■ How to complete this task ■
What is needed is an exact transcription of every record, minus the pictures.

■ Dataset excerpts ■
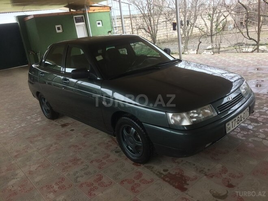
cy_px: 100
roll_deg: +9.6
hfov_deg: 61.7
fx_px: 225
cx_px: 134
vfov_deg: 48.2
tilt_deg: -16.6
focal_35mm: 29
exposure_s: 1/100
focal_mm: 4.15
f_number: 2.2
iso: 64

■ Solution to this exercise ■
cy_px: 100
roll_deg: +9.6
hfov_deg: 61.7
fx_px: 225
cx_px: 134
vfov_deg: 48.2
tilt_deg: -16.6
focal_35mm: 29
exposure_s: 1/100
focal_mm: 4.15
f_number: 2.2
iso: 64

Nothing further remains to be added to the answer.